Donovan Bailey, who won the Olympic 100-metre dash in a record 9.84 seconds for Canada and himself (in that order) 10 years ago today on a sweltering summer night in Atlanta, Ga., can never be divorced from Ben Johnson. Sad but true.
No sooner had Bailey roared across the finish line that night than NBC's Bob Costas, to help Americans stomach the news that a Canuck from the frozen north was the Fastest Man Alive, dropped a "Ben Johnson." The first question Bailey was asked at his post-race press conference dealt with Johnson.
It wasn't cruel. It was the story, since Johnson's disqualification in Seoul in 1988 cast a pall over Canada's track and field program which arguably is still being felt to this day. So we never really celebrated Bailey, since the spectre of Johnson was always out there in the ether, and hero-worship isn't something we know how to do in Canada, unless it's a hockey player.

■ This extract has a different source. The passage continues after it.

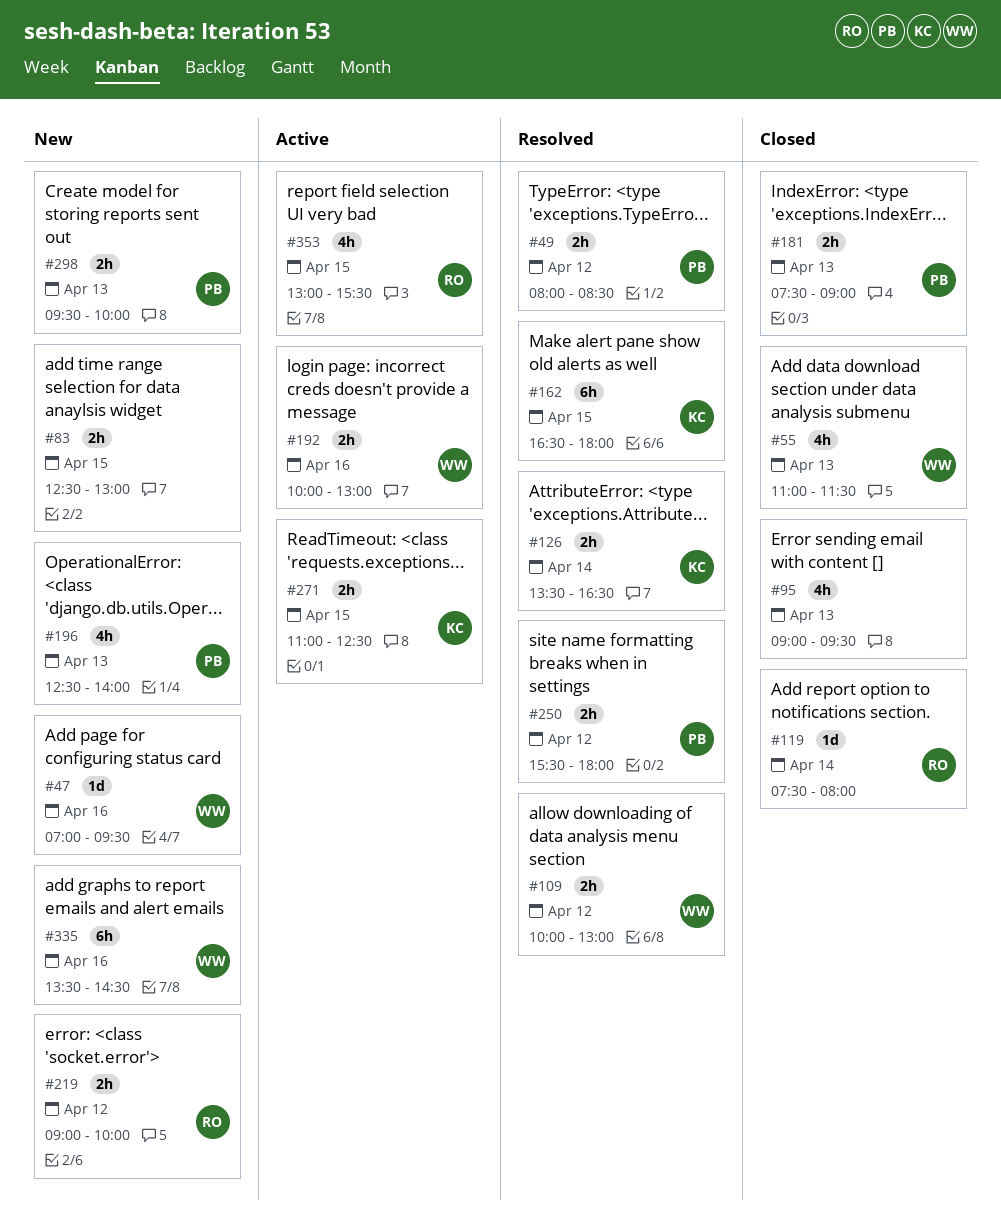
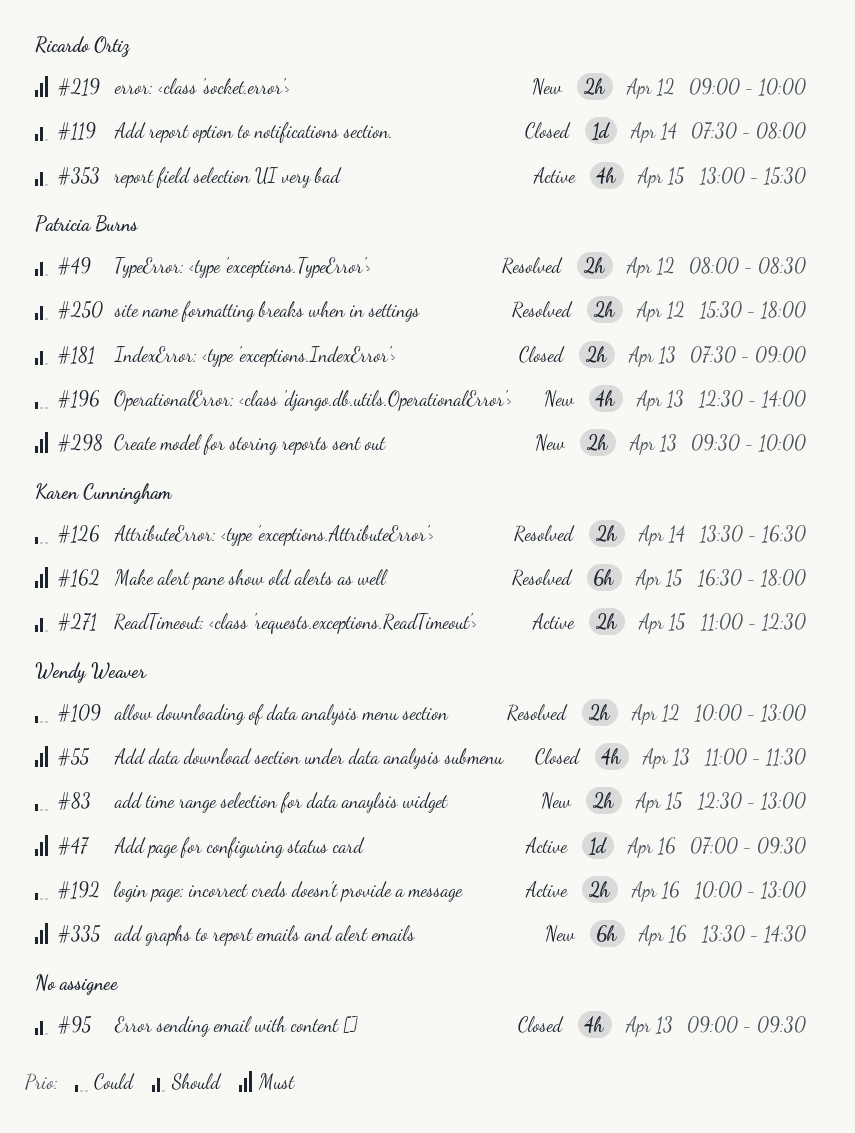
#47, status: New -> Active
#83, owner: none -> Wendy Weaver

Must have been confusing for Bailey: Trying to figure out why people in a country where the population views the Olympics as an opportunity to bitch and whine about how "we" aren't winning enough medals were reluctant to celebrate the champion who supposedly exorcised the ghost of Ben Johnson.
That said, it's hard to read into his post-Atlanta career arc whether he's bitter or just content to lead a quiet, normal life as a self-described entrepreneur in the Toronto area. Maybe that's admirable, that he's been able to put that part of his life behind him and moved on, knowing all the while that the first line of his obituary is already written. Perhaps today isn't bittersweet for him -- he has friends and associates to celebrate it with. It's bittersweet for us, because we didn't pay the proper amount of attention.
Ironically, Ben Johnson is more often seen in the public eye these days, thanks to that terrible sports-drink commercial. He haunts us still.
Bailey left almost as quickly as he came. Canada, in an odd oversight, never made him the flagbearer for any subsequent international competition -- not at the following Olympics in Sydney, or the Pan-Am Games and world track and field championships that were held in Canada within the next five years.
We never celebrated his feat enough at the time, so to make any kind of big deal of it just because exactly one decade has passed rings hollow.
(Lastly, isn't this a little ironic that the 10-year anniversary of Bailey's bittersweet win coincides with the news that Floyd Landis, the U.S. Tour de France winner who's defined as not being Lance Armstrong, gets busted for doping? This time the other way around -- the successor got busted.)